TASK BRIEF => Give the records from their start through the line "16: (124, 168)" as a JSON list of strings, one string per line. Leave out blank lines and the pictures.

Recorded data =>
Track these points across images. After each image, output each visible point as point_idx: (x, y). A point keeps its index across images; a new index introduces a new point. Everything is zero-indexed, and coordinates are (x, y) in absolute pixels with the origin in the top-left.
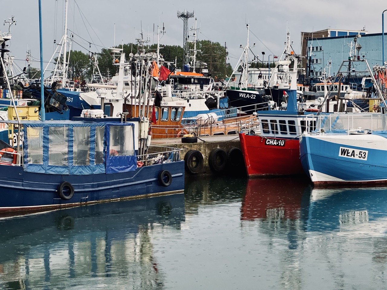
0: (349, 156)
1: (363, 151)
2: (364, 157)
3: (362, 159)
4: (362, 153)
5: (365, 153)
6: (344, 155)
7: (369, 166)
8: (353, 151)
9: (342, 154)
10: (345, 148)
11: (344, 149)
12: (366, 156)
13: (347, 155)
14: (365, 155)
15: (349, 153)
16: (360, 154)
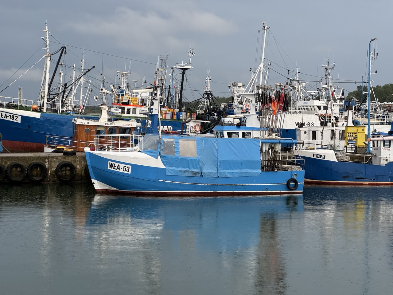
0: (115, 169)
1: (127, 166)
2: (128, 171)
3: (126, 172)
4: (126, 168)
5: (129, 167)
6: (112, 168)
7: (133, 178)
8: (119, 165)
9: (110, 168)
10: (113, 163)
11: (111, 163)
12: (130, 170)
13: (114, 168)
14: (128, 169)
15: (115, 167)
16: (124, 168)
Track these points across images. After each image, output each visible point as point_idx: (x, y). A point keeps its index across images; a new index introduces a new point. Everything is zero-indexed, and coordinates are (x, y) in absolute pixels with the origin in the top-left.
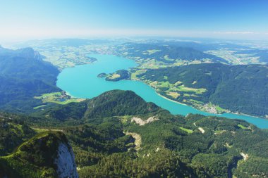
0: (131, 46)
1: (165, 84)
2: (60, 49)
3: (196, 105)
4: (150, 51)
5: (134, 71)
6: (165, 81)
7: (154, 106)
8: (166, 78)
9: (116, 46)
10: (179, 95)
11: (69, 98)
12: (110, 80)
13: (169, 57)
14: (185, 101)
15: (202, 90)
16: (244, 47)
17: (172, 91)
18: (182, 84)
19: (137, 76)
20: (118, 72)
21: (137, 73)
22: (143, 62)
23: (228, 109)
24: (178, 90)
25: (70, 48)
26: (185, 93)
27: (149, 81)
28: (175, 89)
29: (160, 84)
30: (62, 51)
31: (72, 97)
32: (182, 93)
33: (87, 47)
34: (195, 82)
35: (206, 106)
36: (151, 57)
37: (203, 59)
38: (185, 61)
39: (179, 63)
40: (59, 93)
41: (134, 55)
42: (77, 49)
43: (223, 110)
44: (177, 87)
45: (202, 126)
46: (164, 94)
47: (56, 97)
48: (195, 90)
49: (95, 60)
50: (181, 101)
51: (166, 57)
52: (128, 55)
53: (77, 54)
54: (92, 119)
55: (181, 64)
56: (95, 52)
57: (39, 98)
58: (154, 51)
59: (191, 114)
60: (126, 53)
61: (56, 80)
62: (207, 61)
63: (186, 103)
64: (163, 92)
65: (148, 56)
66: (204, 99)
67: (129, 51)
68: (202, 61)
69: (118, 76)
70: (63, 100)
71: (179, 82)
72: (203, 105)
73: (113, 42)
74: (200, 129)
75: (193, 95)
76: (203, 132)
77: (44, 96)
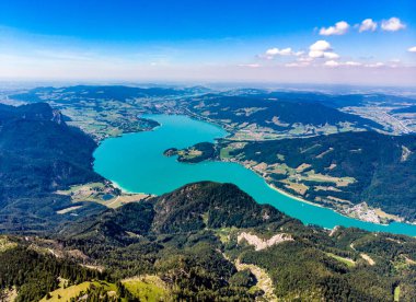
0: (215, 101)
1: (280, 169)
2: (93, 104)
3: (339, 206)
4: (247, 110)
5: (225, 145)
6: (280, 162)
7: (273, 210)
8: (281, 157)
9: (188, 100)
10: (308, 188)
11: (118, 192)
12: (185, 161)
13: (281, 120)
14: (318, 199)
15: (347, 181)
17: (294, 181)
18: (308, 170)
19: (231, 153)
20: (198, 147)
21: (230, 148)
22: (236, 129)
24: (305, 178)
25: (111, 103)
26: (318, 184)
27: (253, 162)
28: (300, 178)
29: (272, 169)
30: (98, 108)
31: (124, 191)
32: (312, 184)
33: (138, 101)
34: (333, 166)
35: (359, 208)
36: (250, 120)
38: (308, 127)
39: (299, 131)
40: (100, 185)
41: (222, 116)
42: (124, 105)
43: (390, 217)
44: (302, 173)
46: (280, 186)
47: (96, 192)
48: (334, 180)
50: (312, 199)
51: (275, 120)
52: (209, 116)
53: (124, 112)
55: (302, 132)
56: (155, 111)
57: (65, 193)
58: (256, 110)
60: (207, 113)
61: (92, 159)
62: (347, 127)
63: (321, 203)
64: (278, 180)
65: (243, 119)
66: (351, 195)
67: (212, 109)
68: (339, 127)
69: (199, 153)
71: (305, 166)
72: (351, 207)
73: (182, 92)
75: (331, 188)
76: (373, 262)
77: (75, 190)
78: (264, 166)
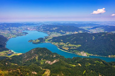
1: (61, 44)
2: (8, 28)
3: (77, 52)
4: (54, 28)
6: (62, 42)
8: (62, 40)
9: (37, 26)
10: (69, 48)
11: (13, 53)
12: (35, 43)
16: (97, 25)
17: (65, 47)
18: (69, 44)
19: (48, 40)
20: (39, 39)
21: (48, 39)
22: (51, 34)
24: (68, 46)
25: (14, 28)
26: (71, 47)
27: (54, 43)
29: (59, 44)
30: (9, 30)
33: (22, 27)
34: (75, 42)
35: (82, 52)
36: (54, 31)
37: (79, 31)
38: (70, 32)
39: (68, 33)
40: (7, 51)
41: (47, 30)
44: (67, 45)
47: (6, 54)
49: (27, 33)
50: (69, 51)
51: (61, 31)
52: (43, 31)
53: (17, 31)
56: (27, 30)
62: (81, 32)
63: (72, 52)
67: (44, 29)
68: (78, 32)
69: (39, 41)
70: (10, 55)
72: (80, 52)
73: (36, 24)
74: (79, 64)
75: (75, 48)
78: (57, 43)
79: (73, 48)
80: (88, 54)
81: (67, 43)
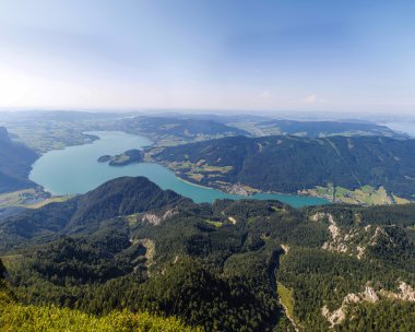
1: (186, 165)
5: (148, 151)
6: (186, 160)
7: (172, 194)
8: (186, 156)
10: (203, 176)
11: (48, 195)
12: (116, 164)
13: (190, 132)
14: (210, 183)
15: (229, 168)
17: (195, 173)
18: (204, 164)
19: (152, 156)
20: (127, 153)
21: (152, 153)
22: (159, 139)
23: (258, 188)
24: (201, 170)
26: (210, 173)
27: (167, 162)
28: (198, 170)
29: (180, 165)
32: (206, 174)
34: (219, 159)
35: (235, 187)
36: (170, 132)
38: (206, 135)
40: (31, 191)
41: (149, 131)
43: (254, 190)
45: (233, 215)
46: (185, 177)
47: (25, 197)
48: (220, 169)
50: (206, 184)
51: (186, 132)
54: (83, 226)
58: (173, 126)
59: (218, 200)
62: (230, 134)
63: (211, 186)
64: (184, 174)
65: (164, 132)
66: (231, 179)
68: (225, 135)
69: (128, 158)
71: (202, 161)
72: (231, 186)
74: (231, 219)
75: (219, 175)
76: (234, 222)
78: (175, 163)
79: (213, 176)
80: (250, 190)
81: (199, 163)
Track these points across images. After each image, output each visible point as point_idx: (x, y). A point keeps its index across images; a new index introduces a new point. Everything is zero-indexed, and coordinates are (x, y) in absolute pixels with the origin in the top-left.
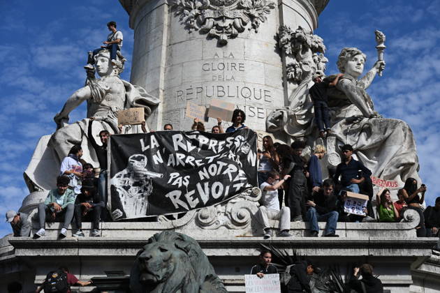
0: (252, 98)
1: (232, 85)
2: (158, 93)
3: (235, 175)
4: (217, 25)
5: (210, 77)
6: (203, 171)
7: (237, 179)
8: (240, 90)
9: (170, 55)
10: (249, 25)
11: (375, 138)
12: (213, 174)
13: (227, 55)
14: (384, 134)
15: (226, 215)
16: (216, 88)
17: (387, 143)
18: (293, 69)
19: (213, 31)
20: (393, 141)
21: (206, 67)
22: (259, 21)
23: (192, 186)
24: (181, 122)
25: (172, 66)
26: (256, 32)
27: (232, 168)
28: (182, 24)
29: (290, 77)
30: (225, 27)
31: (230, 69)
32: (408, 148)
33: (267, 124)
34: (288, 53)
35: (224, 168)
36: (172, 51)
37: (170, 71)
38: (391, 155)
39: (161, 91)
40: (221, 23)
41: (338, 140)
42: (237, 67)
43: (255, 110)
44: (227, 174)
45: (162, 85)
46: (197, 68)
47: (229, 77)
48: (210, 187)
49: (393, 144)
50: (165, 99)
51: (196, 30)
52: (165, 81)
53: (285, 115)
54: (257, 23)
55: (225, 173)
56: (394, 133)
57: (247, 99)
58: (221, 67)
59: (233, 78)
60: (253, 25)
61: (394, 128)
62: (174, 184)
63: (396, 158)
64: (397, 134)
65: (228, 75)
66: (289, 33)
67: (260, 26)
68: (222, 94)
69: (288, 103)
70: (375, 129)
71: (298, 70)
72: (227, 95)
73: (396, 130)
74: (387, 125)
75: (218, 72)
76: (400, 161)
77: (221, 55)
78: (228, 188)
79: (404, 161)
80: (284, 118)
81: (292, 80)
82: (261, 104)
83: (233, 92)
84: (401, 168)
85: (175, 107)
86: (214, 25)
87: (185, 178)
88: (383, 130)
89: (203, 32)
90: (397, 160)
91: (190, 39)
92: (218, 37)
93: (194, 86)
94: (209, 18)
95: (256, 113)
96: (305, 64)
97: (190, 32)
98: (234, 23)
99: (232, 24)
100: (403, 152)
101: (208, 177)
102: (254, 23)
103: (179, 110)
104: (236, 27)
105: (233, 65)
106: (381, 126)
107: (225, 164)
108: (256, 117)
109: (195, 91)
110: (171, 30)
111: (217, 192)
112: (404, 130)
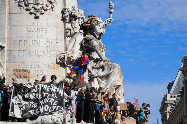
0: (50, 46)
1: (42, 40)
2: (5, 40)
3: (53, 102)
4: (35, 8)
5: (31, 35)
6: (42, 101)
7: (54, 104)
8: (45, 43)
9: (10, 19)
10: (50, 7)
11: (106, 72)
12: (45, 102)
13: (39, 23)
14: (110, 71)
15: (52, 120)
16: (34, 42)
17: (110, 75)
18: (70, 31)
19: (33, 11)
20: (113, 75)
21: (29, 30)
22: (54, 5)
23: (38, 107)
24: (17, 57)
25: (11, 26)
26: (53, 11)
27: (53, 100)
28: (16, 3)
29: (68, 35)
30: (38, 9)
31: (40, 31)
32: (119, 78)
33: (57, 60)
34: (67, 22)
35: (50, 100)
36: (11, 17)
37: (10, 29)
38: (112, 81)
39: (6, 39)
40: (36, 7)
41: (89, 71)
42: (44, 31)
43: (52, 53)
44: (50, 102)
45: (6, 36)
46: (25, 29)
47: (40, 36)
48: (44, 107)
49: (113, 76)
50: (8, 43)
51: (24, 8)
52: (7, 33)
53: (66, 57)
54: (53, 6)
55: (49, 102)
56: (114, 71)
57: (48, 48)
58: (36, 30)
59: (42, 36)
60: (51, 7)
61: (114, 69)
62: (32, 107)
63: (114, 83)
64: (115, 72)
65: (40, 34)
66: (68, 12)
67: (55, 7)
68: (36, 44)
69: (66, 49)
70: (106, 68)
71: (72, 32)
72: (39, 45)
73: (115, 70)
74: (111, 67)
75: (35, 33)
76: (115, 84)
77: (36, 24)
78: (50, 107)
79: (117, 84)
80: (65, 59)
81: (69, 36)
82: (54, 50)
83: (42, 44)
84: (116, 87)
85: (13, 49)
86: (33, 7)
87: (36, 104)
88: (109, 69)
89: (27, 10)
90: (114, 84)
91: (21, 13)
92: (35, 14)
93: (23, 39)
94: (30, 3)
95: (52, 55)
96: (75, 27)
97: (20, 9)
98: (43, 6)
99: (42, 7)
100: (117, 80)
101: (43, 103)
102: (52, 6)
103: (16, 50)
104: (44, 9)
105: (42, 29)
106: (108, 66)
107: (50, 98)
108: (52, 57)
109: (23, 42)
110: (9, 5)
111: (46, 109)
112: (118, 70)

EXERCISE ANSWER =>
[
  "Track these points across images. After each image, output each visible point as point_idx: (x, y). A point keeps its index across images; a new index introduces a new point. Everything is zero-indexed, and coordinates are (x, y) in absolute pixels with the origin in the top-left.",
  "0: (349, 156)",
  "1: (363, 151)",
  "2: (364, 157)",
  "3: (362, 159)",
  "4: (362, 153)",
  "5: (365, 153)",
  "6: (344, 155)",
  "7: (369, 166)",
  "8: (353, 151)",
  "9: (342, 154)",
  "10: (345, 148)",
  "11: (344, 149)",
  "12: (366, 156)",
  "13: (347, 155)",
  "14: (365, 155)",
  "15: (349, 153)",
  "16: (360, 154)",
  "0: (115, 169)",
  "1: (127, 166)",
  "2: (128, 171)",
  "3: (126, 172)",
  "4: (126, 168)",
  "5: (129, 167)",
  "6: (112, 168)",
  "7: (133, 178)",
  "8: (119, 165)",
  "9: (110, 168)",
  "10: (113, 163)",
  "11: (111, 163)",
  "12: (130, 170)",
  "13: (114, 168)",
  "14: (128, 169)",
  "15: (115, 167)",
  "16: (124, 168)"
]